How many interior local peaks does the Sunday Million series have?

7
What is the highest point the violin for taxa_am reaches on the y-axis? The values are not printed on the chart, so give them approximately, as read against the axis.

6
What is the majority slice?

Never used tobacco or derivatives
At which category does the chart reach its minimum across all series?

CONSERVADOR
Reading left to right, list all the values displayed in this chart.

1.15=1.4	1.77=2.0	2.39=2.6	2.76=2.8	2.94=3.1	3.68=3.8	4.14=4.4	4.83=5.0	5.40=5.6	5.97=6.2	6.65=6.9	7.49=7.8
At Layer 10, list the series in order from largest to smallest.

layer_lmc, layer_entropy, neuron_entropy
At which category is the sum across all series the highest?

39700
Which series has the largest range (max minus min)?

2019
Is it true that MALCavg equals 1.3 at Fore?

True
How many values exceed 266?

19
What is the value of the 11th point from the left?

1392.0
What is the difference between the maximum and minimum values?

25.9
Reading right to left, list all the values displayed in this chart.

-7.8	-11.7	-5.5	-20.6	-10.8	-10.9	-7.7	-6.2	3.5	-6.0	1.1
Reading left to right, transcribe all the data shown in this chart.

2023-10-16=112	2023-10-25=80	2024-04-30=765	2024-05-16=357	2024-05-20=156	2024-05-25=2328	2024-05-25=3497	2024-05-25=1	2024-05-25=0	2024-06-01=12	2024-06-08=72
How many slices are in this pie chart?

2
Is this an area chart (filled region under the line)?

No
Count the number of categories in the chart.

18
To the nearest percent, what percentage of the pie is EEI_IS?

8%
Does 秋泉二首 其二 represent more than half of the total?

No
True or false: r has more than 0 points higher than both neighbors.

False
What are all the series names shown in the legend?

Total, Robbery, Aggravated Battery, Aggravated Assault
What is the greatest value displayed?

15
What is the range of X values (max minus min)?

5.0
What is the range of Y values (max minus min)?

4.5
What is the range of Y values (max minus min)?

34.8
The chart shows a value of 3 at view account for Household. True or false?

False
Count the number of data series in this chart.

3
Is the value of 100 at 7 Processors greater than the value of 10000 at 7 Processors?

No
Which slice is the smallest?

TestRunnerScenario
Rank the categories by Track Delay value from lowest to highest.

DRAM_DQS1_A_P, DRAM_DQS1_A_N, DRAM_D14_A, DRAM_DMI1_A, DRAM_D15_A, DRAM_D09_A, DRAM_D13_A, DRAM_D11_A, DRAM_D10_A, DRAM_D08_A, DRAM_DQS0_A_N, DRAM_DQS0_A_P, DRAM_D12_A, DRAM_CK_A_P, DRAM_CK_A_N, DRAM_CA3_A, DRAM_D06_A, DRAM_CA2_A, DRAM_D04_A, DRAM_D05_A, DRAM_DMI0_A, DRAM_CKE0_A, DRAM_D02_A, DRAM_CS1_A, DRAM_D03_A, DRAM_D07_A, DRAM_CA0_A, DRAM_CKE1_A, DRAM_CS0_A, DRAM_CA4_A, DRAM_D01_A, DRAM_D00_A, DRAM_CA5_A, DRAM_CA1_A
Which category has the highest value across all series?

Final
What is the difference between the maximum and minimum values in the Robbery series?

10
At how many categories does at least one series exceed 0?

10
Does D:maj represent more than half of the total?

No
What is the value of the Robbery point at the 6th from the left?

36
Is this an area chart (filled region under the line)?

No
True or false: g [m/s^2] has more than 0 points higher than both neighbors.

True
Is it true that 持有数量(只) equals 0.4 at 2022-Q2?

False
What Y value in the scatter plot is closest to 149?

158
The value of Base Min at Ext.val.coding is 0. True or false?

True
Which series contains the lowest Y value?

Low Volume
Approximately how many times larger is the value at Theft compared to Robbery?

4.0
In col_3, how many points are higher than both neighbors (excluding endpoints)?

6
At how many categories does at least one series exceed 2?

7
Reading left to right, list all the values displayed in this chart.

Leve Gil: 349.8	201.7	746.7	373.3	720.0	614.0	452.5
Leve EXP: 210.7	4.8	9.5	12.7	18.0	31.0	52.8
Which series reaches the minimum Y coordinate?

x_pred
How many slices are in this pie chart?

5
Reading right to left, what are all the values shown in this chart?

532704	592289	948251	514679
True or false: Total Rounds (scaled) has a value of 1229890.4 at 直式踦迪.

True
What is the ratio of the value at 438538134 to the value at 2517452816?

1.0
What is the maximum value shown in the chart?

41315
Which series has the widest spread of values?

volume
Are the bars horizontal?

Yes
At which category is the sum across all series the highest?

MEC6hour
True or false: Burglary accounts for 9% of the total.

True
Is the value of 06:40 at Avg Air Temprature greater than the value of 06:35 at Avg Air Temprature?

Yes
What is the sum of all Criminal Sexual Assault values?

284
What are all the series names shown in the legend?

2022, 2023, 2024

───

Reproduce every one of the rows above verbatim, keeping each line in its original order and form.

### ANSWER BOX
How many interior local peaks does the Sunday Million series have?

7
What is the highest point the violin for taxa_am reaches on the y-axis? The values are not printed on the chart, so give them approximately, as read against the axis.

6
What is the majority slice?

Never used tobacco or derivatives
At which category does the chart reach its minimum across all series?

CONSERVADOR
Reading left to right, list all the values displayed in this chart.

1.15=1.4	1.77=2.0	2.39=2.6	2.76=2.8	2.94=3.1	3.68=3.8	4.14=4.4	4.83=5.0	5.40=5.6	5.97=6.2	6.65=6.9	7.49=7.8
At Layer 10, list the series in order from largest to smallest.

layer_lmc, layer_entropy, neuron_entropy
At which category is the sum across all series the highest?

39700
Which series has the largest range (max minus min)?

2019
Is it true that MALCavg equals 1.3 at Fore?

True
How many values exceed 266?

19
What is the value of the 11th point from the left?

1392.0
What is the difference between the maximum and minimum values?

25.9
Reading right to left, list all the values displayed in this chart.

-7.8	-11.7	-5.5	-20.6	-10.8	-10.9	-7.7	-6.2	3.5	-6.0	1.1
Reading left to right, transcribe all the data shown in this chart.

2023-10-16=112	2023-10-25=80	2024-04-30=765	2024-05-16=357	2024-05-20=156	2024-05-25=2328	2024-05-25=3497	2024-05-25=1	2024-05-25=0	2024-06-01=12	2024-06-08=72
How many slices are in this pie chart?

2
Is this an area chart (filled region under the line)?

No
Count the number of categories in the chart.

18
To the nearest percent, what percentage of the pie is EEI_IS?

8%
Does 秋泉二首 其二 represent more than half of the total?

No
True or false: r has more than 0 points higher than both neighbors.

False
What are all the series names shown in the legend?

Total, Robbery, Aggravated Battery, Aggravated Assault
What is the greatest value displayed?

15
What is the range of X values (max minus min)?

5.0
What is the range of Y values (max minus min)?

4.5
What is the range of Y values (max minus min)?

34.8
The chart shows a value of 3 at view account for Household. True or false?

False
Count the number of data series in this chart.

3
Is the value of 100 at 7 Processors greater than the value of 10000 at 7 Processors?

No
Which slice is the smallest?

TestRunnerScenario
Rank the categories by Track Delay value from lowest to highest.

DRAM_DQS1_A_P, DRAM_DQS1_A_N, DRAM_D14_A, DRAM_DMI1_A, DRAM_D15_A, DRAM_D09_A, DRAM_D13_A, DRAM_D11_A, DRAM_D10_A, DRAM_D08_A, DRAM_DQS0_A_N, DRAM_DQS0_A_P, DRAM_D12_A, DRAM_CK_A_P, DRAM_CK_A_N, DRAM_CA3_A, DRAM_D06_A, DRAM_CA2_A, DRAM_D04_A, DRAM_D05_A, DRAM_DMI0_A, DRAM_CKE0_A, DRAM_D02_A, DRAM_CS1_A, DRAM_D03_A, DRAM_D07_A, DRAM_CA0_A, DRAM_CKE1_A, DRAM_CS0_A, DRAM_CA4_A, DRAM_D01_A, DRAM_D00_A, DRAM_CA5_A, DRAM_CA1_A
Which category has the highest value across all series?

Final
What is the difference between the maximum and minimum values in the Robbery series?

10
At how many categories does at least one series exceed 0?

10
Does D:maj represent more than half of the total?

No
What is the value of the Robbery point at the 6th from the left?

36
Is this an area chart (filled region under the line)?

No
True or false: g [m/s^2] has more than 0 points higher than both neighbors.

True
Is it true that 持有数量(只) equals 0.4 at 2022-Q2?

False
What Y value in the scatter plot is closest to 149?

158
The value of Base Min at Ext.val.coding is 0. True or false?

True
Which series contains the lowest Y value?

Low Volume
Approximately how many times larger is the value at Theft compared to Robbery?

4.0
In col_3, how many points are higher than both neighbors (excluding endpoints)?

6
At how many categories does at least one series exceed 2?

7
Reading left to right, list all the values displayed in this chart.

Leve Gil: 349.8	201.7	746.7	373.3	720.0	614.0	452.5
Leve EXP: 210.7	4.8	9.5	12.7	18.0	31.0	52.8
Which series reaches the minimum Y coordinate?

x_pred
How many slices are in this pie chart?

5
Reading right to left, what are all the values shown in this chart?

532704	592289	948251	514679
True or false: Total Rounds (scaled) has a value of 1229890.4 at 直式踦迪.

True
What is the ratio of the value at 438538134 to the value at 2517452816?

1.0
What is the maximum value shown in the chart?

41315
Which series has the widest spread of values?

volume
Are the bars horizontal?

Yes
At which category is the sum across all series the highest?

MEC6hour
True or false: Burglary accounts for 9% of the total.

True
Is the value of 06:40 at Avg Air Temprature greater than the value of 06:35 at Avg Air Temprature?

Yes
What is the sum of all Criminal Sexual Assault values?

284
What are all the series names shown in the legend?

2022, 2023, 2024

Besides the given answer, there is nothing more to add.